Even putting aside the First Amendment, the job of prosecutors is to enforce the existing laws, not to invent new ones. If it's a good idea to make it a crime to host a musical event where some people might use drugs, it's the legislature's job to pass such a law. For the same reason that it is wrong for government attorneys to try to impose gun-control laws through abusive lawsuits, it is also wrong for government attorneys to try to impose new drug-control laws though abusive prosecutions.
Even if we decided to abandon our republican form of government — so that government lawyers could make up new laws — and even if we repealed the First Amendment, U.S. Attorney Jordan's prosecution would still be wrongful. People should only be sent to federal prison for doing something that was illegal when they did it. Until Jordan brought his criminal charges, the theory that a manager of a legitimate theater could be charged under the crack-house law would have been preposterous.
Jordan's biography, which his government office posts on its official website, calls Jordan "an ardent advocate of human rights." How about the human right not to be sent to prison for twenty years because you're the test case for a prosecutor's invention of a new crime?
Whether or not Jordan wins, he will have succeeded in his main goal: exerting a chilling influence on people who perform electronic music, or who promote raves and concerts. Jordan can do this because he has too much money, and too many staffers. After prosecuting the real crimes in New Orleans, Jordan apparently has plenty of resources left over to allow him to pursue novel theories of criminal liability in defiance of statutory intent and of the First Amendment.
In 1995, the Cato Institute reported on the overstaffed and under-worked prosecutors at the Department of Justice. From 1980 to 1995, it found, the Department of Justice's budget had more than quadrupled, and there were two-and-a-half times as many assistant U.S. Attorneys (the foot-soldiers of criminal prosecution) as there had been in 1980.
This was bad, said the report, not just because it wasted money, but also because it was a threat to freedom. Under-worked prosecutors could be counted on to come up with all sorts of ingenious, but dangerous, prosecutions just to avoid looking as if they had too much time on their hands.
President Bush's new budget does slow down the frantic rate of funding increases that the Department of Justice had received during the Reno years. But the Department's budget ought to be cut substantially, restoring funding levels to the (inflation-adjusted) level of President Reagan's first term.

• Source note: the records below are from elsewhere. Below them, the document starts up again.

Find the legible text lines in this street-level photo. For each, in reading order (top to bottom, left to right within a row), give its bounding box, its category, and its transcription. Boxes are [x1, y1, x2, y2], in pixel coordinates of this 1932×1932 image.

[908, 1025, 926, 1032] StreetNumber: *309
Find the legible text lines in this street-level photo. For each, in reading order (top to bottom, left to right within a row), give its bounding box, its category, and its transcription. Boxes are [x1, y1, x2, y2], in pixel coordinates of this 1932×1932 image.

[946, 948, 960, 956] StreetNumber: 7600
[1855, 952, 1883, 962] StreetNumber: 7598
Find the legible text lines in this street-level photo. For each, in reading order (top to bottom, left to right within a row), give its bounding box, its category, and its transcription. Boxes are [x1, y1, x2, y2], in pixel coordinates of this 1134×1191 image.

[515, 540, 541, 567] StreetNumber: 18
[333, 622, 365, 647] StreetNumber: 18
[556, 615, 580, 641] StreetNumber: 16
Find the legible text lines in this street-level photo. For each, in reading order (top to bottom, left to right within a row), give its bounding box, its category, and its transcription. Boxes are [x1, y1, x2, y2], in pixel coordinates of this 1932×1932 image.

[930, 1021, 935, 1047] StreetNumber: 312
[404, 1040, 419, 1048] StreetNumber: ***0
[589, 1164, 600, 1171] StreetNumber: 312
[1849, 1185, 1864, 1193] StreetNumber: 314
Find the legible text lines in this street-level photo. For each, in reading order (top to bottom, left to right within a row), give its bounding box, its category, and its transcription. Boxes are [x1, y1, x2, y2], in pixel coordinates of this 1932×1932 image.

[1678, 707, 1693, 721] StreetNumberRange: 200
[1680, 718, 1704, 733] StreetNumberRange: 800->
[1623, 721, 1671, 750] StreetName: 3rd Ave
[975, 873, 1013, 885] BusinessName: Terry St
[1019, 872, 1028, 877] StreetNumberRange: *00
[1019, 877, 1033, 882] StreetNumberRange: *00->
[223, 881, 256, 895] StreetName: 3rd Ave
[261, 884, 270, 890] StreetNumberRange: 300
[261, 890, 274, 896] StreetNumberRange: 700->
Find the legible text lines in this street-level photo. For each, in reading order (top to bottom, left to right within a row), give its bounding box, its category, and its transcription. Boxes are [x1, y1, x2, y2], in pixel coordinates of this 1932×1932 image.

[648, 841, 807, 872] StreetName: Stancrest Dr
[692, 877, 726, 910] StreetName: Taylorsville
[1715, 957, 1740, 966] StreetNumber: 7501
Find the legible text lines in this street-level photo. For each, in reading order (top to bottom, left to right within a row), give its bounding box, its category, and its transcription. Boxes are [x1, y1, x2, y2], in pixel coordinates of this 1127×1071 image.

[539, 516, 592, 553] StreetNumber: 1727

Besides firing lawyers like Eddie Jordan who abuse the system, and besides restoring the DOJ's budget to President Reagan's level, there is another important step that President Bush can take to prevent further abuse of the public by government lawyers: Insist that the Department of Justice respect the principles of federalism on which George Bush campaigned. The events that take place at the State Palace Theater in New Orleans are local activities, and thus ought to be left to the city and state governments. The federal government intervenes too much in local affairs already, and turning a U.S. Attorney's Office into a tool of musical censorship will only make the problem worse.
UPDATE: At the time this article was written, the website for the U.S. Attorney's Office in New Orleans incorrectly said that the office was still headed by Eddie Jordan. Although Jordan had initiated the prosecutions discussed in this article, he resigned in early 2001.